§ Exercise directions
As the output, give exactly the lines that run from the one with "Haustieren eine bedrohliche Präsenz in" through the end of the records below, and omit pictures.

++++ Source data

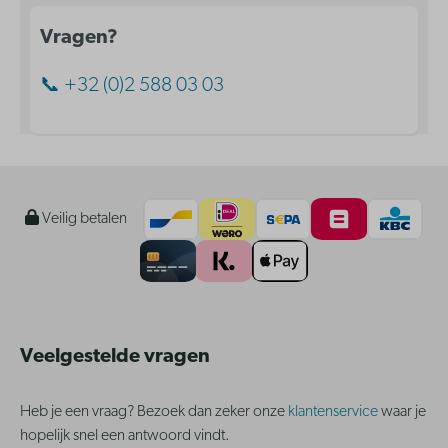
Vragen?
📞 +32 (0)2 588 03 03
Veilig betalen
Veelgestelde vragen
Heb je een vraag? Bezoek dan zeker onze
klantenservice
waar je
hopelijk snel een antwoord vindt.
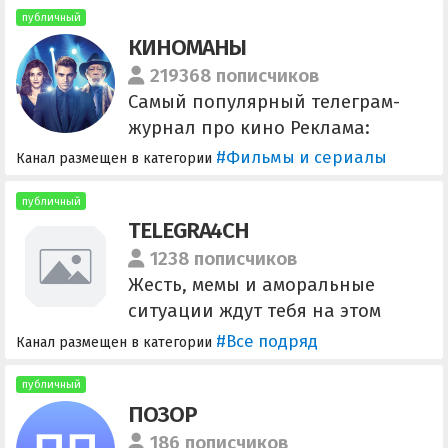
публичный
КИНОМАНЫ
219368 пописчиков
Самый популярный телеграм-
журнал про кино Реклама:
@newbrandmediabot
#Фильмы и сериалы
Канал размещен в категории
публичный
TELEGRA4CH
1238 пописчиков
Жесть, мемы и аморальные
ситуации ждут тебя на этом
канале! По всем вопросам
#Все подряд
Канал размещен в категории
писать @onlineetm Ссылка для
приглашения -
публичный
ПОЗОР
https://t.me/+RuDKJ7rHr4undLdX
186 пописчиков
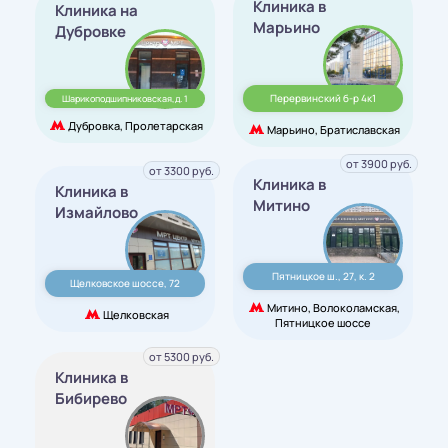
Клиника в
Клиника на
Марьино
Дубровке
Перервинский б-р 4к1
Шарикоподшипниковская,д. 1
Дубровка, Пролетарская
Марьино, Братиславская
от 3900 руб.
от 3300 руб.
Клиника в
Клиника в
Митино
Измайлово
Пятницкое ш., 27, к. 2
Щелковское шоссе, 72
Митино, Волоколамская,
Щелковская
Пятницкое шоссе
от 5300 руб.
Клиника в
Бибирево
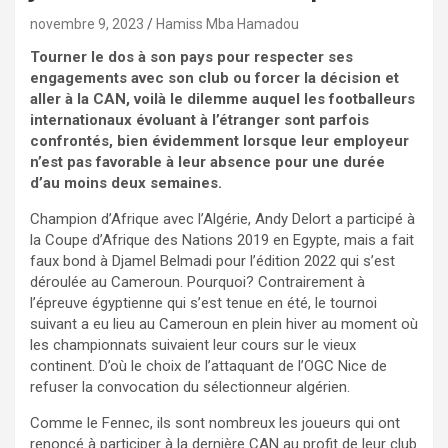
novembre 9, 2023
Hamiss Mba Hamadou
Tourner le dos à son pays pour respecter ses
engagements avec son club ou forcer la décision et
aller à la CAN, voilà le dilemme auquel les footballeurs
internationaux évoluant à l’étranger sont parfois
confrontés, bien évidemment lorsque leur employeur
n’est pas favorable à leur absence pour une durée
d’au moins deux semaines.
Champion d’Afrique avec l’Algérie, Andy Delort a participé à
la Coupe d’Afrique des Nations 2019 en Egypte, mais a fait
faux bond à Djamel Belmadi pour l’édition 2022 qui s’est
déroulée au Cameroun. Pourquoi? Contrairement à
l’épreuve égyptienne qui s’est tenue en été, le tournoi
suivant a eu lieu au Cameroun en plein hiver au moment où
les championnats suivaient leur cours sur le vieux
continent. D’où le choix de l’attaquant de l’OGC Nice de
refuser la convocation du sélectionneur algérien.
Comme le Fennec, ils sont nombreux les joueurs qui ont
renoncé à participer à la dernière CAN au profit de leur club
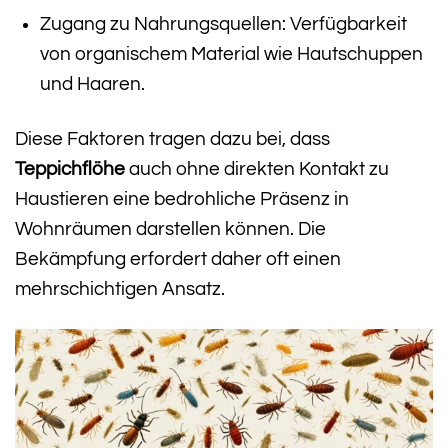
Zugang zu Nahrungsquellen: Verfügbarkeit
von organischem Material wie Hautschuppen
und Haaren.
Diese Faktoren tragen dazu bei, dass
Teppichflöhe
auch ohne direkten Kontakt zu
Haustieren eine bedrohliche Präsenz in
Wohnräumen darstellen können. Die
Bekämpfung erfordert daher oft einen
mehrschichtigen Ansatz.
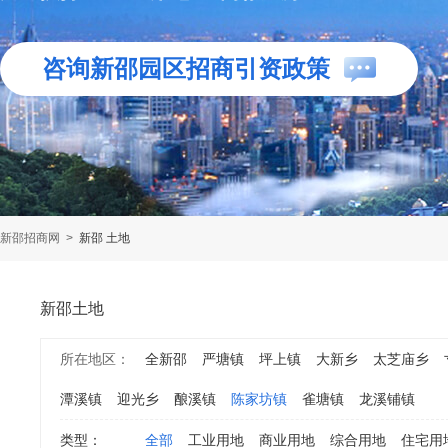
咨询新邵园区招商引资政策
新邵招商网
>
新邵 土地
新邵土地
所在地区：
全新邵
严塘镇
坪上镇
大新乡
太芝庙乡
潭溪镇
迎光乡
酿溪镇
陈家坊镇
雀塘镇
龙溪铺镇
类型：
全部
工业用地
商业用地
综合用地
住宅用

++++++++

§ Exercise answer
Haustieren eine bedrohliche Präsenz in
Wohnräumen darstellen können. Die
Bekämpfung erfordert daher oft einen
mehrschichtigen Ansatz.
咨询新邵园区招商引资政策
新邵招商网
>
新邵 土地
新邵土地
所在地区：
全新邵
严塘镇
坪上镇
大新乡
太芝庙乡
潭溪镇
迎光乡
酿溪镇
陈家坊镇
雀塘镇
龙溪铺镇
类型：
全部
工业用地
商业用地
综合用地
住宅用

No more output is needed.